Ordinance to allow small wind turbines in the city is discussed by Willmar Planning Commission
WILLMAR -- The Willmar Planning Commission is discussing the possibility of an ordinance that would allow small wind turbines within the city.
The commission began discussing wind turbine regulations over a month ago after a local citizen asked if he could erect a small turbine in a commercial area to charge golf cart batteries. The current zoning ordinance has no provision for regulating wind turbines, said Andrew Bjur, Planning Commission chair and renewable energy proponent.
"It came from the citizen looking to charge batteries, and since my interest is in renewable energy I along with the Planning Commission led the discussion, and since there isn't anything in our ordinance right now discussing it, we probably should add something,'' Bjur said.
Nothing has been finalized so far, but commission members agreed during their June 10 meeting that turbines should be allowed only by conditional use permit in residential districts and by plan review in commercial and industrial districts. Basic standard in a residential area would be a 35-foot maximum height on at least a half-acre lot. A turbine would only be allowed in rear or side yards with setbacks that equal or exceed the height of the structure.
Bjur said the ordinance would not only benefit renewable energy but would protect residents.
"You just don't want windmills going up all over the place,'' he said. "Some people think they might be eyesores. That's why you want to have a little bigger lot. The ordinance would be there to protect the city as well as provide the opportunity to have a renewable resource.''
The turbines being discussed by the Planning Commission are called vertical axis wind turbines, in which the blades are attached to a central vertical shaft.

What to work on:
a. Answer these questions from the Willmar wind turbine article, one per line:
(i) What did the local citizen want to charge with a small turbine?
(ii) What maximum height would be the basic standard in a residential area?
(iii) What type of wind turbines is the Planning Commission discussing?
b. Update the passage of the Willmar wind turbine article starting at "Bjur said the" and ending at "central vertical shaft.", writing "wind turbines" in place of "windmills".

Data excerpts:
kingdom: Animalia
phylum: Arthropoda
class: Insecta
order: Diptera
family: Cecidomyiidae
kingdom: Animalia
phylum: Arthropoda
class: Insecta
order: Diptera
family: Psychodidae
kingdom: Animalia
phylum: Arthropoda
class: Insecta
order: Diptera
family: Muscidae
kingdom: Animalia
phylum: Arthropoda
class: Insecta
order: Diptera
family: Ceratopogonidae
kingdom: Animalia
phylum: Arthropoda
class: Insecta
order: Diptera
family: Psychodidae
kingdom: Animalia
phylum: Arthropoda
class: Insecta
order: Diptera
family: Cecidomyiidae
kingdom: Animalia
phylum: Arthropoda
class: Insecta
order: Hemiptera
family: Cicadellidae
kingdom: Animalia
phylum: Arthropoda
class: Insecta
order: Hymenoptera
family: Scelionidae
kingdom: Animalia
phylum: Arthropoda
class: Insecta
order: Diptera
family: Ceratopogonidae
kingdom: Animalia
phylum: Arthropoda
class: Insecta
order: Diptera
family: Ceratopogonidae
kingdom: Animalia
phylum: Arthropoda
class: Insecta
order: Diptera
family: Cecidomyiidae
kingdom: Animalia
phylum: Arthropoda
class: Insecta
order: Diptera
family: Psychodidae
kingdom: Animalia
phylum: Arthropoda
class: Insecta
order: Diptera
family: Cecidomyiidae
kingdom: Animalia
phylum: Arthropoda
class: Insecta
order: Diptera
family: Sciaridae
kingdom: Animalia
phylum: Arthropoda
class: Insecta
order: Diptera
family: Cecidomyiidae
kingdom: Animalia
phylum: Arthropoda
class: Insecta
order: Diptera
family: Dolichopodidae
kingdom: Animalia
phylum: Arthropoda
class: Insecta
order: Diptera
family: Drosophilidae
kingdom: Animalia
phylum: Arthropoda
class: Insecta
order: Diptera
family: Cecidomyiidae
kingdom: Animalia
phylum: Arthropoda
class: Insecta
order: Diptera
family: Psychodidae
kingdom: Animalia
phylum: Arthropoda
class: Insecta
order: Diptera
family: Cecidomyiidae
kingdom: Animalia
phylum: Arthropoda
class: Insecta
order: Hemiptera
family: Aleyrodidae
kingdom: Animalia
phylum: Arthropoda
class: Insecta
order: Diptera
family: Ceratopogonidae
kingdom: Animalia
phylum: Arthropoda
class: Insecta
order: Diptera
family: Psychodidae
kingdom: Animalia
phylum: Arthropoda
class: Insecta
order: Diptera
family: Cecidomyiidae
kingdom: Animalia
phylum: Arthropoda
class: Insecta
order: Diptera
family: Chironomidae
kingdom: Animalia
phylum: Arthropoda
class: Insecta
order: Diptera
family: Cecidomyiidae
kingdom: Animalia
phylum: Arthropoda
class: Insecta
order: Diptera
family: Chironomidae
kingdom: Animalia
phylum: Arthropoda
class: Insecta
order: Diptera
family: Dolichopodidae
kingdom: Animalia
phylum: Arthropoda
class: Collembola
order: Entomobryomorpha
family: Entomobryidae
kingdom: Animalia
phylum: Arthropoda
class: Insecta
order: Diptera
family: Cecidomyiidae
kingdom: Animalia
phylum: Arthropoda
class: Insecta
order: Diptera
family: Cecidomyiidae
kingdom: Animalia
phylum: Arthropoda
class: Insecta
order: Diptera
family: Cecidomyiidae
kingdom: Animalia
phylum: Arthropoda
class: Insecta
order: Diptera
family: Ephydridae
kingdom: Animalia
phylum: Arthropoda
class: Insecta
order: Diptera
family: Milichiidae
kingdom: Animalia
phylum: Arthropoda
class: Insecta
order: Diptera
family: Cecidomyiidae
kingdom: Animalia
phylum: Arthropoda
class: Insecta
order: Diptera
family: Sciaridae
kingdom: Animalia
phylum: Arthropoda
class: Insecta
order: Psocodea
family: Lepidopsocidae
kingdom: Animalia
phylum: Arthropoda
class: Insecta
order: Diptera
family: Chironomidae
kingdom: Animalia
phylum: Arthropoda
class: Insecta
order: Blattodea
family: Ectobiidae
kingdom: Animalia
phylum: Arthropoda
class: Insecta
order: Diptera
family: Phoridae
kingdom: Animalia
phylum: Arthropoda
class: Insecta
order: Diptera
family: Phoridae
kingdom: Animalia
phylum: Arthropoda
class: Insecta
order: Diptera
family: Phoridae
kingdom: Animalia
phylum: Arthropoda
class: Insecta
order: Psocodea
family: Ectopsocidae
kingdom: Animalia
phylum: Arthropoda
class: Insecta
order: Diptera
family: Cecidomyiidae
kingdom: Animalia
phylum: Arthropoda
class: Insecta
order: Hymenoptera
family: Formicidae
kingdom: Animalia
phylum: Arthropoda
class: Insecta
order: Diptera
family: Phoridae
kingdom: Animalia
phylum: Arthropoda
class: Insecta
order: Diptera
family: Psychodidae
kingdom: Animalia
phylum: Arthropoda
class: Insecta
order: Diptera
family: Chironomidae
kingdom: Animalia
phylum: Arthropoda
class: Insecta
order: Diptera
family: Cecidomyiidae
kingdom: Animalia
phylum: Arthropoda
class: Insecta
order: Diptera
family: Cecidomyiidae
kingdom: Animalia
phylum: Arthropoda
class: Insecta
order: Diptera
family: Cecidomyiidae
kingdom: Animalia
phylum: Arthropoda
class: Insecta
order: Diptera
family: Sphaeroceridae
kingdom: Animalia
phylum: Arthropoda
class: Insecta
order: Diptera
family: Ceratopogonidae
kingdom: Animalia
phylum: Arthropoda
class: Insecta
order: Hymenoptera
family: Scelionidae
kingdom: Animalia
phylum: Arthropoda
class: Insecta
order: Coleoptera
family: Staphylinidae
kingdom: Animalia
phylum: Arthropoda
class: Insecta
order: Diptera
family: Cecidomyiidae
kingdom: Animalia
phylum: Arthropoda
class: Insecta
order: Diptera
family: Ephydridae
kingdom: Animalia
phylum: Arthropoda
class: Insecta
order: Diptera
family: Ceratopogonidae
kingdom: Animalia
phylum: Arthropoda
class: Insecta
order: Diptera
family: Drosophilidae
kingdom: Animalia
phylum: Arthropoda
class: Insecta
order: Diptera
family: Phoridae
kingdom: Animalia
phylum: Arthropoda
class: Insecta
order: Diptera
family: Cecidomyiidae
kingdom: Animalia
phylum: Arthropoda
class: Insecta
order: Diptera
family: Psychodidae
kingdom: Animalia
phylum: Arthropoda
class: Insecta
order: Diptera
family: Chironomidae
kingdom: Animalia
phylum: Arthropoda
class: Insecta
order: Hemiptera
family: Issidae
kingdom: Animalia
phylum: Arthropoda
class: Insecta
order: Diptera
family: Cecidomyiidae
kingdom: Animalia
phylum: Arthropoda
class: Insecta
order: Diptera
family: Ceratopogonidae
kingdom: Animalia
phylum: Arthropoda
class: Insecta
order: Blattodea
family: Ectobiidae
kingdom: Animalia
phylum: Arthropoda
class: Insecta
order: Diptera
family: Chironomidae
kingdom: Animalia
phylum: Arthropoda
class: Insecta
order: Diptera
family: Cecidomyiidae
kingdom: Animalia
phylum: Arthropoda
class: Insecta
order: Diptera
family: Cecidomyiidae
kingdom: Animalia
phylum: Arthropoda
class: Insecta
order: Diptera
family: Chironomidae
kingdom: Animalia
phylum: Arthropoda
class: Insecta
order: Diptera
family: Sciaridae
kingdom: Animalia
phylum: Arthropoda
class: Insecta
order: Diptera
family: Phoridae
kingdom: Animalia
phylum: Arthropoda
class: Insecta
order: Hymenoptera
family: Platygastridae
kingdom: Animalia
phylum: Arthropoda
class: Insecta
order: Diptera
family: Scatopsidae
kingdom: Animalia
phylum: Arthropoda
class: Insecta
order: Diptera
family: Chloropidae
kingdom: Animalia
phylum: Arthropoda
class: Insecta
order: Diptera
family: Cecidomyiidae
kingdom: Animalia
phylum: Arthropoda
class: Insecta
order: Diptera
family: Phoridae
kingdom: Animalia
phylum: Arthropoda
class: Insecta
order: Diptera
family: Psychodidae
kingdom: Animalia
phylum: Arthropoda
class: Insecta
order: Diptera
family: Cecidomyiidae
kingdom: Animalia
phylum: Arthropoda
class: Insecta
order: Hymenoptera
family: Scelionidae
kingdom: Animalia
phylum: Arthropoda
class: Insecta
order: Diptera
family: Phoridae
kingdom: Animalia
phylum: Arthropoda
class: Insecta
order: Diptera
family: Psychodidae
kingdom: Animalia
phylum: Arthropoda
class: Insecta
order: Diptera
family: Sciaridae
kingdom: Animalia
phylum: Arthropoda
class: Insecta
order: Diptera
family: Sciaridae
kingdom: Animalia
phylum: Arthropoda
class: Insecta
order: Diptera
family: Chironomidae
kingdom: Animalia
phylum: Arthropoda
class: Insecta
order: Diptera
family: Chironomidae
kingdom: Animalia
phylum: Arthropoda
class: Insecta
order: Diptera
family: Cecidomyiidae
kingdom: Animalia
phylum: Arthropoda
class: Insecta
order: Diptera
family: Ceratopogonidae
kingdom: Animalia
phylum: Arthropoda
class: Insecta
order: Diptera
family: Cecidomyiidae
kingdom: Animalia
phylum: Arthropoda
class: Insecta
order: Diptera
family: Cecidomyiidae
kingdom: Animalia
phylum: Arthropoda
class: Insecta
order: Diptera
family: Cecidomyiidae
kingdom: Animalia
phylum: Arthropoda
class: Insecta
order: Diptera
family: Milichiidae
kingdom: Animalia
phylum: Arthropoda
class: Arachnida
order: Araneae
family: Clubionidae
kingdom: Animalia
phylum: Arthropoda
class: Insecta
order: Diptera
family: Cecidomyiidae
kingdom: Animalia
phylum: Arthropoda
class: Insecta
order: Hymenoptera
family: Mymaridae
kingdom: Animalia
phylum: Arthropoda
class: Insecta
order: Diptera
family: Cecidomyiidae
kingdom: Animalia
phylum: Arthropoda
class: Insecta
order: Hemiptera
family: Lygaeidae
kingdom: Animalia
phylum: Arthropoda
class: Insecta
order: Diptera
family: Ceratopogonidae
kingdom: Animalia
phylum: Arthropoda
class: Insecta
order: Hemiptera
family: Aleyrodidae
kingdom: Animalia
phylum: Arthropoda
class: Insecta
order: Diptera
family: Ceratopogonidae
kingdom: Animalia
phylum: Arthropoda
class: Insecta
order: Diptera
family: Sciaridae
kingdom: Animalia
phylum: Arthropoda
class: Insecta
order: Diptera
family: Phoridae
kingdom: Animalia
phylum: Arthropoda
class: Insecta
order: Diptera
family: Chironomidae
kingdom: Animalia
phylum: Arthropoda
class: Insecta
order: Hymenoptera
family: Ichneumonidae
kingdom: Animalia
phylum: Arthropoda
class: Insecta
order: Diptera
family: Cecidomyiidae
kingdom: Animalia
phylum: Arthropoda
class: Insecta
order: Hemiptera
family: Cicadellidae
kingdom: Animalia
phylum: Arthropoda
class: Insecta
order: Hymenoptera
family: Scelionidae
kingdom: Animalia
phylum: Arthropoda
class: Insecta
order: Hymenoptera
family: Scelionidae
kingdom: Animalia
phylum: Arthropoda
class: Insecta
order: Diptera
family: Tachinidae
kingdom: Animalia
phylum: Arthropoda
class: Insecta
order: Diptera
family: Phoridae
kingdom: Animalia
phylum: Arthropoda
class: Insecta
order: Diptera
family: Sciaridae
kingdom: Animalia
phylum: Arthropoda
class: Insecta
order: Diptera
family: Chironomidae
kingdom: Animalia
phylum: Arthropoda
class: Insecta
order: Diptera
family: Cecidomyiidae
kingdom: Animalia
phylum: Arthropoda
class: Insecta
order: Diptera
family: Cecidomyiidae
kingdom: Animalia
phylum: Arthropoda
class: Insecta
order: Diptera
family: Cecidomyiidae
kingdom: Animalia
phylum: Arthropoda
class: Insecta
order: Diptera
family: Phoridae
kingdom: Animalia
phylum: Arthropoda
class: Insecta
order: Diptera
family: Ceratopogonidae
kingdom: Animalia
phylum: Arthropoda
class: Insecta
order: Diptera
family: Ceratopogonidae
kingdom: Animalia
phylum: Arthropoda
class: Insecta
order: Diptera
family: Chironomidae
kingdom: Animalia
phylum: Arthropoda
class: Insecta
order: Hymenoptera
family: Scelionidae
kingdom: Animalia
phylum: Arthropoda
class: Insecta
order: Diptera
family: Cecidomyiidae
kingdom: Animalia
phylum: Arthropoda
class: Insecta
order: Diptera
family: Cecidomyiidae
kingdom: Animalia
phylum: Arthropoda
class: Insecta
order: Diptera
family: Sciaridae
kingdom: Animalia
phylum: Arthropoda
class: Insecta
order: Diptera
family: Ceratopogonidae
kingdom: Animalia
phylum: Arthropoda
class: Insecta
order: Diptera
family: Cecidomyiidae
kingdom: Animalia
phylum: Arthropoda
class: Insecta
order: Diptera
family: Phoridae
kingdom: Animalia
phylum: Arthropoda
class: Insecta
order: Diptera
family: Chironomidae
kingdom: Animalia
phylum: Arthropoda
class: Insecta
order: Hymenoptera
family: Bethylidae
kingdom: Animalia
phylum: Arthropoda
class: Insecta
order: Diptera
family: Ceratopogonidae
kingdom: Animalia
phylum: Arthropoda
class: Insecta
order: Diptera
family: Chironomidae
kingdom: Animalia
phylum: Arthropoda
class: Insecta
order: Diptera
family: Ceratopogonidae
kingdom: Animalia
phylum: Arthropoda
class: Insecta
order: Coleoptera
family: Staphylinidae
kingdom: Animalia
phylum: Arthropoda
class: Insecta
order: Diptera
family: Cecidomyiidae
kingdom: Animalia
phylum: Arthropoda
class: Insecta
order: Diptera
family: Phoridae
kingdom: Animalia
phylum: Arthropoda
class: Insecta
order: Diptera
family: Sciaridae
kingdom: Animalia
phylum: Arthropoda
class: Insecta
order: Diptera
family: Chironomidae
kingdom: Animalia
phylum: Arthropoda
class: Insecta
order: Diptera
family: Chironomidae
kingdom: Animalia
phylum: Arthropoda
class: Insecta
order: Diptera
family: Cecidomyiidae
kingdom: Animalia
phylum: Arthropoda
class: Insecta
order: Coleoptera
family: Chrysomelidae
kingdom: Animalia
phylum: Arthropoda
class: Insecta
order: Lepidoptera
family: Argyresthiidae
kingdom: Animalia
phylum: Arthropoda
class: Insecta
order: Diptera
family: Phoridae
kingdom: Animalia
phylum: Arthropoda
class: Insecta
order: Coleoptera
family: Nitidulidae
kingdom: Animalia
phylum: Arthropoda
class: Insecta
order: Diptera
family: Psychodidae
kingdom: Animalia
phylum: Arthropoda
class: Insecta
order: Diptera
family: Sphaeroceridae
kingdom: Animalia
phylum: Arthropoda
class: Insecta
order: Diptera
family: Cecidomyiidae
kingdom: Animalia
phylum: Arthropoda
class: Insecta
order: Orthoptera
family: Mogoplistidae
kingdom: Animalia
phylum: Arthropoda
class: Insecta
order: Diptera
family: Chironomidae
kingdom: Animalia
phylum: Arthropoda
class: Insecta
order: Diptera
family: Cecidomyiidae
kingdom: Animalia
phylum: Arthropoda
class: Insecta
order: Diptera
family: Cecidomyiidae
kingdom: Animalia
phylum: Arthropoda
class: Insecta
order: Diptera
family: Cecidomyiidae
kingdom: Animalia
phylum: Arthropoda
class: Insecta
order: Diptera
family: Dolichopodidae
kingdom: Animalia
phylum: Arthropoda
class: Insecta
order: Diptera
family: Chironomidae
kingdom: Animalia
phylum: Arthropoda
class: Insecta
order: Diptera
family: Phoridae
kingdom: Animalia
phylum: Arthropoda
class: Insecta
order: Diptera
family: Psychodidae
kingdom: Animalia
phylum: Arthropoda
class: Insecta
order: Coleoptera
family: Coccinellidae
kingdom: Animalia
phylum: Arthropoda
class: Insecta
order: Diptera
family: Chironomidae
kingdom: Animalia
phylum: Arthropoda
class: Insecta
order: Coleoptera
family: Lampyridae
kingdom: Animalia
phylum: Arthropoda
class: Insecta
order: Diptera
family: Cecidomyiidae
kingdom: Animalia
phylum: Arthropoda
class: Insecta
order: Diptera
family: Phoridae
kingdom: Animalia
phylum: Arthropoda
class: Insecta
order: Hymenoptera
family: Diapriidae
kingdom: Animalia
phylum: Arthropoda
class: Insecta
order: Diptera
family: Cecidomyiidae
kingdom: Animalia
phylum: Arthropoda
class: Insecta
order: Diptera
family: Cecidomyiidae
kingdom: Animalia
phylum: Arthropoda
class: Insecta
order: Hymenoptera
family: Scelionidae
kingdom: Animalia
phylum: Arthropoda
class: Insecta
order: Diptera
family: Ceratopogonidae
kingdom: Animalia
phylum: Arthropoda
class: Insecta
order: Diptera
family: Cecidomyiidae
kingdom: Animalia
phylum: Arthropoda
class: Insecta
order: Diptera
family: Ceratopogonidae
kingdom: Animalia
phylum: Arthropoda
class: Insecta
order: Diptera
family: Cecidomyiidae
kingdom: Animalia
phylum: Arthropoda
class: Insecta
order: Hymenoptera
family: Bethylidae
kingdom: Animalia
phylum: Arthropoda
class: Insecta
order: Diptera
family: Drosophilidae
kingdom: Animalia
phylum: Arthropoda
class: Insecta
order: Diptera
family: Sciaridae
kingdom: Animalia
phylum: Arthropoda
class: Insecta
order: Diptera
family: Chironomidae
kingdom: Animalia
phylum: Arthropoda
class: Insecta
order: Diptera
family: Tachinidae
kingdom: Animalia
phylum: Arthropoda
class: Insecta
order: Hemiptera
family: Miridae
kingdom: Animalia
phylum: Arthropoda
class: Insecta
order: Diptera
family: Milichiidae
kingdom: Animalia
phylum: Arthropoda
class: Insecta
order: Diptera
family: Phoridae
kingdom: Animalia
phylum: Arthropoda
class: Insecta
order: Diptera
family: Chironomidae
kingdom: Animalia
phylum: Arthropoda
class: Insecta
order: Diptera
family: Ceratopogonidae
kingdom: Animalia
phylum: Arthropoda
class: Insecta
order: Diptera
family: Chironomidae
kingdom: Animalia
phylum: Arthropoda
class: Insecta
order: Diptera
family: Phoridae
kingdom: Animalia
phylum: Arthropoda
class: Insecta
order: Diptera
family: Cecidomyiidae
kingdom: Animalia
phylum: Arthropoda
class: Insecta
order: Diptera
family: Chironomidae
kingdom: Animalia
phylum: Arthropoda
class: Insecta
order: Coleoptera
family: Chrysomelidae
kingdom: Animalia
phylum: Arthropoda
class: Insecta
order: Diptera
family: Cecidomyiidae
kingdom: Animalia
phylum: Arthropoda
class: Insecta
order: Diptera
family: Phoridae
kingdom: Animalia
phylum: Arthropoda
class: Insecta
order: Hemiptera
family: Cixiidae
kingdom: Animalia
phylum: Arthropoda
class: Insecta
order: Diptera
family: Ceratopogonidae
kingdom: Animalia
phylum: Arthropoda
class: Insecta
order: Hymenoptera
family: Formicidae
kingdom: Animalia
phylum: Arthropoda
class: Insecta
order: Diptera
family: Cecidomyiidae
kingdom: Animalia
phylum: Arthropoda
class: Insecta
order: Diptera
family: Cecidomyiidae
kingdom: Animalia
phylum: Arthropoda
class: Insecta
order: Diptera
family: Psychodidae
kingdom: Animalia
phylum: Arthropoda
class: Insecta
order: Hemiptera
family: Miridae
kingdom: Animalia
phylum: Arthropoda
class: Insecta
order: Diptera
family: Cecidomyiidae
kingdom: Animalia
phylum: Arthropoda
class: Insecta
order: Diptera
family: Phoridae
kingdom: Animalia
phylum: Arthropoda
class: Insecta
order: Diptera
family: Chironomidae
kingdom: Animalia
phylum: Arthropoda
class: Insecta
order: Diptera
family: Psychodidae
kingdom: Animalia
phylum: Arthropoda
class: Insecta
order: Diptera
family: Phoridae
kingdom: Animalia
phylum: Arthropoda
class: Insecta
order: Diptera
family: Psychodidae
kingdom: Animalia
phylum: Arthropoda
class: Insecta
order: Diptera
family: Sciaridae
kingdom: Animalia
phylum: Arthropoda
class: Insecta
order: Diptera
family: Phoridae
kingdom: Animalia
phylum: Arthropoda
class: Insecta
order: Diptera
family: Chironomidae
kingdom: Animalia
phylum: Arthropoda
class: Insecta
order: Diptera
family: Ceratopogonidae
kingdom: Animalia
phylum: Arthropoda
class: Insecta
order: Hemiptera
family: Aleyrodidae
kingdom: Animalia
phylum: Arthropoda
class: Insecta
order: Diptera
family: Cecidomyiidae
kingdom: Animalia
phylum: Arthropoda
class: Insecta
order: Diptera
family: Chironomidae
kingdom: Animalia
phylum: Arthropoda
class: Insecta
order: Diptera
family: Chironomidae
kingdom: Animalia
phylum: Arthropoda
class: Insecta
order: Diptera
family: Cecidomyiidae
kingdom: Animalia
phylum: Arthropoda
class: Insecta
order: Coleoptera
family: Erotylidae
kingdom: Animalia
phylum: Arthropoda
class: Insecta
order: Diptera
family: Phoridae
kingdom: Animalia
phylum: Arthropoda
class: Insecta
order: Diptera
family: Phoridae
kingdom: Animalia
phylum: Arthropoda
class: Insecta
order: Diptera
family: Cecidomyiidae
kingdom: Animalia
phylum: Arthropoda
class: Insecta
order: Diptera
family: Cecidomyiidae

Results of the tasks:
a.
(i) Golf cart batteries.
(ii) 35 feet.
(iii) Vertical axis wind turbines.

b.
Bjur said the ordinance would not only benefit renewable energy but would protect residents.
"You just don't want wind turbines going up all over the place,'' he said. "Some people think they might be eyesores. That's why you want to have a little bigger lot. The ordinance would be there to protect the city as well as provide the opportunity to have a renewable resource.''
The turbines being discussed by the Planning Commission are called vertical axis wind turbines, in which the blades are attached to a central vertical shaft.